[Items from a dataset]
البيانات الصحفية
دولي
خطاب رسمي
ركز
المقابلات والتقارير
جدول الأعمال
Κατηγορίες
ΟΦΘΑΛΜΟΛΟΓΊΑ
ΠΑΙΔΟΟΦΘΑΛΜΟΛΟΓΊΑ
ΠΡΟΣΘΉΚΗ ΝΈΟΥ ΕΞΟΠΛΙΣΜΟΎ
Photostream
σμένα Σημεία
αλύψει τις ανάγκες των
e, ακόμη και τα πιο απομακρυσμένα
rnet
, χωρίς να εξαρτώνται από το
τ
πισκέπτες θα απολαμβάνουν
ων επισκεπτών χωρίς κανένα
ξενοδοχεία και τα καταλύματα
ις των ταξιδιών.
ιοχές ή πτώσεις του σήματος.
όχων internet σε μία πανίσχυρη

ACTIVITY:
Retype all the data verbatim.

TASK OUTPUT:
البيانات الصحفية
دولي
خطاب رسمي
ركز
المقابلات والتقارير
جدول الأعمال
Κατηγορίες
ΟΦΘΑΛΜΟΛΟΓΊΑ
ΠΑΙΔΟΟΦΘΑΛΜΟΛΟΓΊΑ
ΠΡΟΣΘΉΚΗ ΝΈΟΥ ΕΞΟΠΛΙΣΜΟΎ
Photostream
σμένα Σημεία
αλύψει τις ανάγκες των
e, ακόμη και τα πιο απομακρυσμένα
rnet
, χωρίς να εξαρτώνται από το
τ
πισκέπτες θα απολαμβάνουν
ων επισκεπτών χωρίς κανένα
ξενοδοχεία και τα καταλύματα
ις των ταξιδιών.
ιοχές ή πτώσεις του σήματος.
όχων internet σε μία πανίσχυρη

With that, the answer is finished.